I will be looking at replacing mine at the end of the year looking at the spec of this. 2.0 bitdi (i believe) 181bhp, £30 (if its like the new golf gtd) and should see up to 19% increase if fuel consumption, for me it is a no brainer.

I know a few wont be interested but i thought id share how nice i believe this car is.

Rob


----------



## PugIain (Jun 28, 2006)

Quite smart looking, if a tad prosaic. Very VW/Audi. Nothing, personally speaking, to get tumescent about.


----------



## rob_vrs (Jan 4, 2012)

PugIain said:


> Quite smart looking, if a tad prosaic. Very VW/Audi.
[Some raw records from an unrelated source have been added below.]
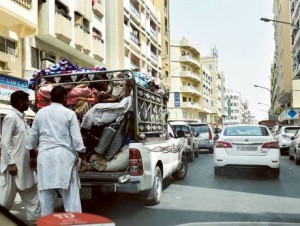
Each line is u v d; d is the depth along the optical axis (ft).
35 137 17.03
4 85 57.31
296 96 158.71
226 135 39.68
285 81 198.70
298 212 22.52
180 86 262.06
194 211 22.82
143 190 22.57
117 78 24.80
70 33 77.20
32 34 64.39
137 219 20.93
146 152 23.12
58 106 17.08
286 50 200.23
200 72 296.51
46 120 16.76
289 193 28.96
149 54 159.63
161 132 29.99
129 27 131.64
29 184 19.04
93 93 25.52
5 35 60.13
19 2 59.16
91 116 24.23
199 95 288.51
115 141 23.61
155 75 172.65
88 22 93.35
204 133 75.72
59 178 16.11
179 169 35.99
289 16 201.05
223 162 37.50
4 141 18.62
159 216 21.65
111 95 25.79
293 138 58.34
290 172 42.52
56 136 16.55
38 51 71.26
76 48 82.28
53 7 72.38
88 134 24.63
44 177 16.17
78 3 85.05
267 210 23.06
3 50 60.23
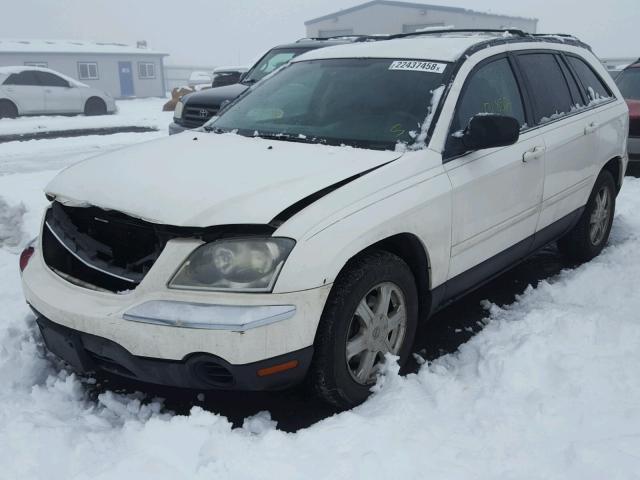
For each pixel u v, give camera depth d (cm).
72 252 303
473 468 259
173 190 289
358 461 259
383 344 320
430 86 366
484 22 3503
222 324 260
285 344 269
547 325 377
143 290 274
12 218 642
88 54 3394
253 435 289
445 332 401
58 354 309
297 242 270
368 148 343
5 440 274
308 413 315
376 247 316
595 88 511
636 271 464
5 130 1462
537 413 294
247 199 279
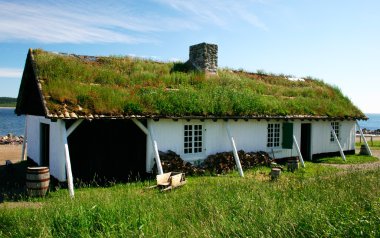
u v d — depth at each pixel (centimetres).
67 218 629
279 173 1293
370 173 1159
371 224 495
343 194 764
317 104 2072
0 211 771
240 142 1694
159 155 1397
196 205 754
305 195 795
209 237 513
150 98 1403
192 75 1780
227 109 1573
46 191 1066
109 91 1334
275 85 2180
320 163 1905
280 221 539
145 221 620
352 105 2356
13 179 1341
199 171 1447
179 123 1487
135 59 1897
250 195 808
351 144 2327
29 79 1644
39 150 1565
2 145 3011
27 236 596
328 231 481
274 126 1861
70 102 1210
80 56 1689
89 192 1066
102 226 604
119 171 1371
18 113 1975
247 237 500
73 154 1272
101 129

Nothing, personally speaking, to get tumescent about.


Wonder why its very VW/Audi haha


----------



## Alzak (Aug 31, 2010)

Looks Ok to me bit small wheels and exhaust tips bit OTT ...


----------



## Alzay (Jul 16, 2008)

I actually prefer the Mk2 one of my neighbours has one in Red and its a real head turner.


----------



## Coops (Apr 26, 2008)

Front is very agressive and it sits well, certainly an(other) improvement over the Mk2. Be interesting to see the pricing matrix to see how it fits with the Rapid and standard Octavia.

The new Skoda image is beginning to grow on me, wasn't taken at first and am still not sure of the FL Superb as IMO the current is good. But these things go full circle don't they. In a few years time, they'll be going back to curves.


----------



## rob_vrs (Jan 4, 2012)

The wheels there is 17, 18 and 19 inch option going to be available.

Price wise they reckon around the £22,500 range.

My red octavia as pictured does turn heads a lot especially when its clean and glossy but i much prefer this one especially the front, i want a bit uncertain when i heard about the twin exhaust as personally i prefer 2 at one side like mine has but i could put up with it.


----------



## Kerr (Mar 27, 2012)

The rear of the car is very VW. Old Bora and Passat lines. 

I like the blue used. 

Certainly a lot smarter.


----------



## Puntoboy (Jun 30, 2007)

I like the look of it, especially the wagon :thumb:

Only 181 though? Was hoping for nearer 200.


----------



## SteveyG (Apr 1, 2007)

Wouldn't be my choice of car, reminds me of that Seat car that resembles an old A4. I.e looks old.


----------



## rob_vrs (Jan 4, 2012)

Puntoboy said:


> I like the look of it, especially the wagon :thumb:
> 
> Only 181 though? Was hoping for nearer 200.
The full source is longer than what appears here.